After the December incident, the complaint said officials developed a confidential informant (CI) in the case. That informant “indicated (Fricke) and his friend “Marlon” had been using an associate to purchase firearms at gun shows and stores.” The CI said Fricke and his friend would “ask individuals to purchase firearms for them, and then will turn around and sell those firearms to others for a profit.” The CI said Fricke “and his friend had others purchase approximately 13 to 15 firearms for them in the past four to five months.”
The complaint said the CI indicated “(Fricke) is a drug dealer who sells marijuana and had been doing so for several years.” The CI also told police Fricke is a concealed carry permit holder — and would normally be in possession of a firearm while selling marijuana.
Controlled buys of marijuana
On Feb. 1, officers used the confidential informant to “conduct a controlled purchase of $20 of marijuana.” During a phone conversation, Fricke allegedly asked the CI if he “would be willing to attend a gun show to purchase firearms.” The CI eventually made two separate purchases of marijuana from Fricke, the complaint indicates — one for $20 and one for $40.
Based on the marijuana purchases and the information about the purchase of a weapon, officials sought a warrant to search Fricke’s residence. The request was reviewed — and a “no-knock” warrant was authorized due to the presence of firearms and the resulting threat to officer safety.
Execution of search warrant
On the morning of Wednesday, Feb. 6, the Milwaukee Police Department Tactical Enforcement Unit went to execute the search warrant at the residence near 12th and Manitoba. The complaint said, “all nine members of Unit 5 were wearing a black ballistic helmet and body camera.” They also had vests that had “POLICE” written in visible white letters.

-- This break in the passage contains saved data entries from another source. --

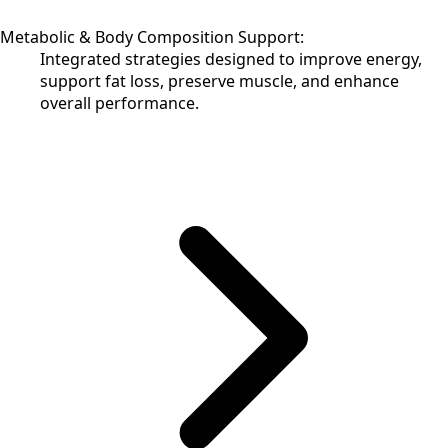
Metabolic & Body Composition Support:
Integrated strategies designed to improve energy,
support fat loss, preserve muscle, and enhance
overall performance.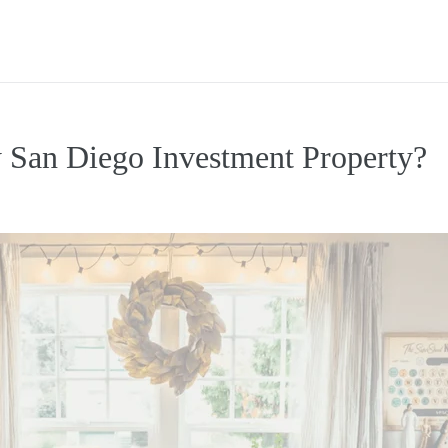
 San Diego Investment Property?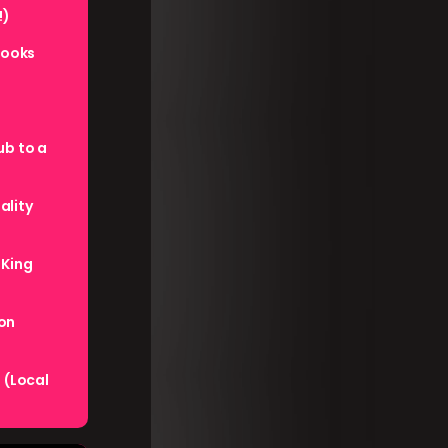
!)
books
ub to a
ality
 King
ion
 (Local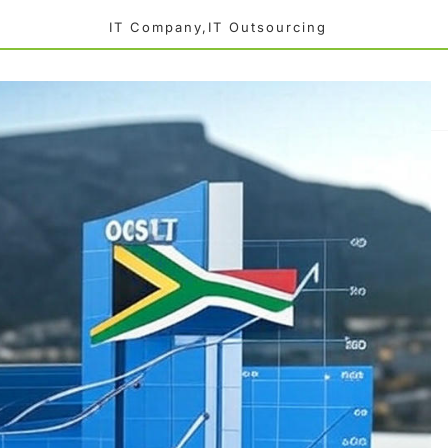
IT Company,IT Outsourcing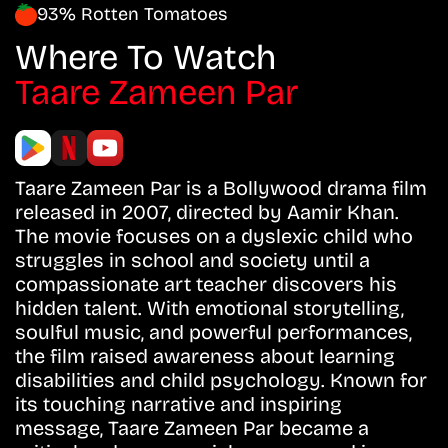
93% Rotten Tomatoes
Where To Watch
Taare Zameen Par
Taare Zameen Par is a Bollywood drama film
released in 2007, directed by Aamir Khan.
The movie focuses on a dyslexic child who
struggles in school and society until a
compassionate art teacher discovers his
hidden talent. With emotional storytelling,
soulful music, and powerful performances,
the film raised awareness about learning
disabilities and child psychology. Known for
its touching narrative and inspiring
message, Taare Zameen Par became a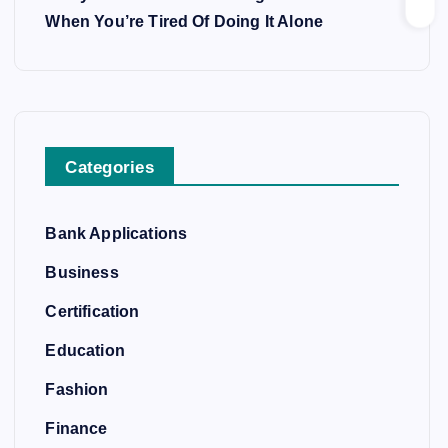
When You’re Tired Of Doing It Alone
Categories
Bank Applications
Business
Certification
Education
Fashion
Finance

According to the complaint, officers took positions around the residence and were yelling, “Police, search warrant!” They eventually got to Fricke’s door — and Officer Rittner then used a “ram device three times” to open the door. The complaint said, “almost immediately, four gunshots are fired through the opening in the door from inside the defendant’s residence.” Officer Rittner was struck. Officers got into the residence and saw Fricke’s hands in the air. At the same time, other team members carried Officer Rittner to safety down the stairs and outside to a rear yard. He was taken to Froedtert Hospital where he did not survive his injuries.
In an interview with police, the complaint said Fricke “admitted to selling marijuana.” He also “admitted to assembling rifles and selling them at gun shows.”
In regards to the execution of the search warrant, the complaint said Fricke “admitted to being in bed with his girlfriend when he was awoken by a loud noise and yelling. (Fricke) several times claimed that he did not hear what was being yelled, but later did admit that when he entered his kitchen from the bedroom he heard someone yell ‘police’ outside the kitchen door.” He stated, “he did not think it was actually the police attempting to enter his residence.”
The interview went on to say Fricke “armed himself with his AK 47 pistol and aimed at the center of the door, where a hole was made.” Fricke told police “he aimed at the hole, where he saw a person standing and shot.” When police crashed through the door, Fricke “claimed that this was the point at which he realized that it was the actual police.”
Marlon Tirado, 24, was also charged in connection with this case. He faces two counts — possession with intent to deliver THC and maintaining a drug trafficking place. Tirado was at the residence at 12th and Manitoba at the time the search warrant was executed. He was taken into custody. He is due in court July 11 for a status conference.